Segundo o professor da UNESP Marco Aurelio Alvarenga Monteiro, a medida contribui para resgatar experiências fundamentais para o desenvolvimento infantil e adolescente. Muitas vezes, comprometidas pelo excesso de estímulos digitais.
Mas o especialista em Educação para a Ciência afirma que não devemos tratar o debate como uma disputa entre ensino e tecnologia. O desafio está em promover um uso mais equilibrado dos recursos digitais, preservando espaços para a interação presencial, a concentração, a criatividade e o desenvolvimento socioemocional.
A seguir, o especialista destaca cinco benefícios observados com a restrição dos celulares no ambiente escolar:
Mais foco e atenção no aprendizado
A ausência do celular reduz interrupções constantes e favorece a concentração dos estudantes. Pesquisas da psicologia cognitiva indicam que até mesmo a simples presença do aparelho pode impactar a capacidade de atenção e a retenção de conteúdo.

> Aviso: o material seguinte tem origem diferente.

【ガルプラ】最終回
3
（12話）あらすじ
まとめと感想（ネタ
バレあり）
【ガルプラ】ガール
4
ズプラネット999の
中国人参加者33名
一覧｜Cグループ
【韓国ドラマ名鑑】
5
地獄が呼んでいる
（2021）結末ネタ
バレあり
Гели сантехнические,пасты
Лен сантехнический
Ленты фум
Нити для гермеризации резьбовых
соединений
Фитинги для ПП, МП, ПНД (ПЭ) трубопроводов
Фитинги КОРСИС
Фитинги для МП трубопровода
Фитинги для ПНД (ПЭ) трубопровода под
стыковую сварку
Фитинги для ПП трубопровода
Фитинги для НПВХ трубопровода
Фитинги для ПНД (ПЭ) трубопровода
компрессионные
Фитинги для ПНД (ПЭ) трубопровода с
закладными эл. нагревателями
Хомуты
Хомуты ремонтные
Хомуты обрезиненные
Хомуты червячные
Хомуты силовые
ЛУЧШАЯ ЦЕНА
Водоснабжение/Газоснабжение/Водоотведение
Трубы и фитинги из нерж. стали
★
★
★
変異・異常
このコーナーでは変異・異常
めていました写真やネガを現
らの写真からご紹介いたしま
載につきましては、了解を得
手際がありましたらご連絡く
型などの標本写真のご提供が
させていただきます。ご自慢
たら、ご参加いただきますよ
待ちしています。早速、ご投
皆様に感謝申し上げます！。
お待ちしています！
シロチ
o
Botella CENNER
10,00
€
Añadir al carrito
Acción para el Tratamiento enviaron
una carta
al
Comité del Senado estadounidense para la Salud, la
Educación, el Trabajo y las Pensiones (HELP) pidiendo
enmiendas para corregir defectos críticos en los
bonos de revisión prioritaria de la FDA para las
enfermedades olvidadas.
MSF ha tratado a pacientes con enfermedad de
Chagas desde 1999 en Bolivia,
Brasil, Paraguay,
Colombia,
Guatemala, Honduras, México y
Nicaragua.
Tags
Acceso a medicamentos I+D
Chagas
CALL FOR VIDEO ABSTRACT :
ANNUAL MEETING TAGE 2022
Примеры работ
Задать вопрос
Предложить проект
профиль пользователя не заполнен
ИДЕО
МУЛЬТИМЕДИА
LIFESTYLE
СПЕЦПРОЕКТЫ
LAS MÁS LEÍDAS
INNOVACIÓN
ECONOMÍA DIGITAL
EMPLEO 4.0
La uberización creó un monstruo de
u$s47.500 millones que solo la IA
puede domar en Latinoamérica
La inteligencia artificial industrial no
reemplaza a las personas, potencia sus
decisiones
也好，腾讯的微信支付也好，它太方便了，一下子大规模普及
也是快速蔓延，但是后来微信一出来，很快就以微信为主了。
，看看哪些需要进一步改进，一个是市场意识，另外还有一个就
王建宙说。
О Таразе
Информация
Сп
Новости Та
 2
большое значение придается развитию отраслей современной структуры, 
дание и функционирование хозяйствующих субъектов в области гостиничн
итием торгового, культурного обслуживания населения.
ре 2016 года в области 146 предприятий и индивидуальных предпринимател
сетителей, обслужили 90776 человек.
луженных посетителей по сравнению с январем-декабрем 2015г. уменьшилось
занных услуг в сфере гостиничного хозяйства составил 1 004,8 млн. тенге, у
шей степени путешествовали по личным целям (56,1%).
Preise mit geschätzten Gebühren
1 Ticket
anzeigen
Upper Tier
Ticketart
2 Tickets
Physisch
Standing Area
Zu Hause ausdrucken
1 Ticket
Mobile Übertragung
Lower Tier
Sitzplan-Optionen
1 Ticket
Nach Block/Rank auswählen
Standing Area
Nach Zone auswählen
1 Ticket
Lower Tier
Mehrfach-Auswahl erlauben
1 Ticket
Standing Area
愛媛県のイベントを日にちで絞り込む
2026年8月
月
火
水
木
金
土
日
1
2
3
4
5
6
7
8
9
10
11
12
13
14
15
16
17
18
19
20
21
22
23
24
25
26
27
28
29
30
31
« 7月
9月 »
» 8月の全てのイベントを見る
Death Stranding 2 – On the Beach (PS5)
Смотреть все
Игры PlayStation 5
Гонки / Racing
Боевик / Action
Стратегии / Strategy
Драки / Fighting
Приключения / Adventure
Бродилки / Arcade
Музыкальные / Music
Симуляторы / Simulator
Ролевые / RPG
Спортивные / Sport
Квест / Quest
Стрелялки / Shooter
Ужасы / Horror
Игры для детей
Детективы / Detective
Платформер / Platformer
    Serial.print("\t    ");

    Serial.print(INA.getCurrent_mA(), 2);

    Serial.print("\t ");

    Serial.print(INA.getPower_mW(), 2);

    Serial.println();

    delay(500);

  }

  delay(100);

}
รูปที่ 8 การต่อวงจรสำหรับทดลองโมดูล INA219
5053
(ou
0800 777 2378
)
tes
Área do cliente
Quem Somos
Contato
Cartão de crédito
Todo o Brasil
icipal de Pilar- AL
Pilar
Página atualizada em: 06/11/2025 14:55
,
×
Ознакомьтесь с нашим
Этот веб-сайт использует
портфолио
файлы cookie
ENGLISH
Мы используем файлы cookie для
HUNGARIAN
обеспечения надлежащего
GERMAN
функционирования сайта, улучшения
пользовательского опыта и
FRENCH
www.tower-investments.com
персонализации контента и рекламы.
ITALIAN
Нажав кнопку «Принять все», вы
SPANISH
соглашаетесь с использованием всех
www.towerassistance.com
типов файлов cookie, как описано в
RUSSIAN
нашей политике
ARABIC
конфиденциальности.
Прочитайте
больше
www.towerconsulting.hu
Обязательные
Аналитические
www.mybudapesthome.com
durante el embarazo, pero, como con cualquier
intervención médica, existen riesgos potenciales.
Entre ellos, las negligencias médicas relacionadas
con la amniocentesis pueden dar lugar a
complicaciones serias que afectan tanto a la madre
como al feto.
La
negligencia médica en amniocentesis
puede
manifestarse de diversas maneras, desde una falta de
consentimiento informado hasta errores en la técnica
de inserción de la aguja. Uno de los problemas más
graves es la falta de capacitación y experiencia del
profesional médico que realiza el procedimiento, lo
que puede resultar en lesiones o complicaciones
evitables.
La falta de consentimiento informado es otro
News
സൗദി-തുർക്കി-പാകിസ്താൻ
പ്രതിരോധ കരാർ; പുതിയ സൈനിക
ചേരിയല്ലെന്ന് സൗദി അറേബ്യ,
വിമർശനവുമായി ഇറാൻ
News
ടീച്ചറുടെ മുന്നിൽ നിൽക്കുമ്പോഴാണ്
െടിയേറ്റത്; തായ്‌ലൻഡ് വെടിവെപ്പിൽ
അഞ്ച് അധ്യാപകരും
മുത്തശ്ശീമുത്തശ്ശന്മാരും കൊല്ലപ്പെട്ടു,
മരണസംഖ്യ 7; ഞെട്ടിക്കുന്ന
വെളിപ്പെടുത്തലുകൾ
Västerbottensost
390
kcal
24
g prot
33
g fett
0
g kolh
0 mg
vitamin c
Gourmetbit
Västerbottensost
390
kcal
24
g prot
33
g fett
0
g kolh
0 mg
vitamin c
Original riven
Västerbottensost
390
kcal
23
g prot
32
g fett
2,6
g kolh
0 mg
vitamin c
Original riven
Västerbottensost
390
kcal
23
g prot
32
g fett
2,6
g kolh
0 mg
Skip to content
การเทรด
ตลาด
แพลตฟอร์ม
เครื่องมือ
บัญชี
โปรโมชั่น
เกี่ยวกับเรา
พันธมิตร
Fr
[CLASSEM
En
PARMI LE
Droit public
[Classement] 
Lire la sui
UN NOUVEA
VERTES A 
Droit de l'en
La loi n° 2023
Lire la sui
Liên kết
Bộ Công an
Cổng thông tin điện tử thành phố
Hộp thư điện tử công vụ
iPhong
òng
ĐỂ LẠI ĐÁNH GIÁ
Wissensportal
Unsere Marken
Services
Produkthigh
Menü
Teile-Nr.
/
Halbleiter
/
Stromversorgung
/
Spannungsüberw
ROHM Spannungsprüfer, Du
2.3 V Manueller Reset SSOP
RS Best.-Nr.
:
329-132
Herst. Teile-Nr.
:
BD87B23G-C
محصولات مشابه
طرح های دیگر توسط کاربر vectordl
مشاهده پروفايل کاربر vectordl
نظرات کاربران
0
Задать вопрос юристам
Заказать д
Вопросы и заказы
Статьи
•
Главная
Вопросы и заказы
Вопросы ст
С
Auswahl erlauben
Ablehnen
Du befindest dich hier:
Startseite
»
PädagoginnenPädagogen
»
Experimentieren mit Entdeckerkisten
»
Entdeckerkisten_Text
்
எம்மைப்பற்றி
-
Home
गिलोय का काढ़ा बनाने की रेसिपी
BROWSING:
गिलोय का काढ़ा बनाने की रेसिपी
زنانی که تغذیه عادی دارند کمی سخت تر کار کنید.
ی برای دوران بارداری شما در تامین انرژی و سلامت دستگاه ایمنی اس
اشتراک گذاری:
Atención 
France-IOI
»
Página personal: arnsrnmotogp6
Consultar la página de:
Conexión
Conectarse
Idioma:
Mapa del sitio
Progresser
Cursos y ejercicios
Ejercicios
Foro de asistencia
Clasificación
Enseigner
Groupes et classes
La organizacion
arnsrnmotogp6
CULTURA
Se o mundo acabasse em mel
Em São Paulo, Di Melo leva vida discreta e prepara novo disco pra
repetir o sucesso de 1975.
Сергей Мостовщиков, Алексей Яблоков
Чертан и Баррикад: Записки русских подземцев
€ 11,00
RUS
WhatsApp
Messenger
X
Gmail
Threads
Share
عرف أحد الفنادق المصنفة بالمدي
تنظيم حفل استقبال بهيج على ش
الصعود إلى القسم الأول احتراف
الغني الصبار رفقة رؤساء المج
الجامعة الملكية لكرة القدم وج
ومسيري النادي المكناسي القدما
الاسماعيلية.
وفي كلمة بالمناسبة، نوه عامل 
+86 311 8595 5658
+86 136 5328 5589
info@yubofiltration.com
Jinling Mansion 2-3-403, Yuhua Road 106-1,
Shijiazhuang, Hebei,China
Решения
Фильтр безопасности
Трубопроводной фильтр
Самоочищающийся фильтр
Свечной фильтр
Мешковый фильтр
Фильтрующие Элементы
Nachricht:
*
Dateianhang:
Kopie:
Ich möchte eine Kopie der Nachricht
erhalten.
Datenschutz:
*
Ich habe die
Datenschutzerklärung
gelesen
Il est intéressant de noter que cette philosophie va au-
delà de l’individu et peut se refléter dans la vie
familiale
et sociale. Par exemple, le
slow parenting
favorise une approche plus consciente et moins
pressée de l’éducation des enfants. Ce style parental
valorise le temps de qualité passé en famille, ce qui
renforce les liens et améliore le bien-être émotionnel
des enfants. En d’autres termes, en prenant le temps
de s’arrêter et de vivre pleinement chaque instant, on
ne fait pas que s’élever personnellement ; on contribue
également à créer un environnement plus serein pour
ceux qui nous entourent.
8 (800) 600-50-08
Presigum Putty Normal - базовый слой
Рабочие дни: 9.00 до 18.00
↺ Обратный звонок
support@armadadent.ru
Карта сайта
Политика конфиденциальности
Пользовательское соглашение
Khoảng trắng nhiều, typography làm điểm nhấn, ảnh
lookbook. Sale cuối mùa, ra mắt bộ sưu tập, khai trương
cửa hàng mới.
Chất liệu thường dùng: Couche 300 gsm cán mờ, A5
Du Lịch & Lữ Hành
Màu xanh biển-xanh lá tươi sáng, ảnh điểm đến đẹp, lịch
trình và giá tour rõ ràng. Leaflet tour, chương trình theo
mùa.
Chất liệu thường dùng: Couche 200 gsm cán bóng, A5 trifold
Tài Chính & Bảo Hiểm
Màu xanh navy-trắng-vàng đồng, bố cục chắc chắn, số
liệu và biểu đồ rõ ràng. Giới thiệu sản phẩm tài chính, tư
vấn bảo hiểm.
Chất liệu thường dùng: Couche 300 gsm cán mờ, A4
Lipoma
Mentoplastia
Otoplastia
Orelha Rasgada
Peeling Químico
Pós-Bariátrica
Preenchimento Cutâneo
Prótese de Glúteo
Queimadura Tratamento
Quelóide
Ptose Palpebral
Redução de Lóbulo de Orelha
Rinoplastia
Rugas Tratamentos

Fortalecimento das relações presenciais
Com menos tempo dedicado às telas, os alunos interagem mais entre si. Conversas, brincadeiras e trocas presenciais ganham espaço, fortalecendo habilidades sociais importantes para a vida em comunidade.
Redução da ansiedade e da pressão social
Quando se afastam temporariamente das redes sociais durante o período escolar, crianças e adolescentes ficam menos expostos à comparação constante, à busca por validação e aos estímulos que podem aumentar a ansiedade.
Mais criatividade e autonomia
De acordo com Marco Aurelio, momentos sem acesso imediato ao celular permitem que os estudantes aprendam a lidar com o tédio de forma construtiva. Esse espaço favorece a imaginação, a reflexão e o desenvolvimento da criatividade.
Desenvolvimento da empatia e da inteligência emocional: o contato presencial possibilita a leitura de expressões faciais, gestos e tons de voz, elementos essenciais para compreender emoções e construir vínculos. A convivência direta ajuda a desenvolver empatia e habilidades socioemocionais que dificilmente são reproduzidas no ambiente digital.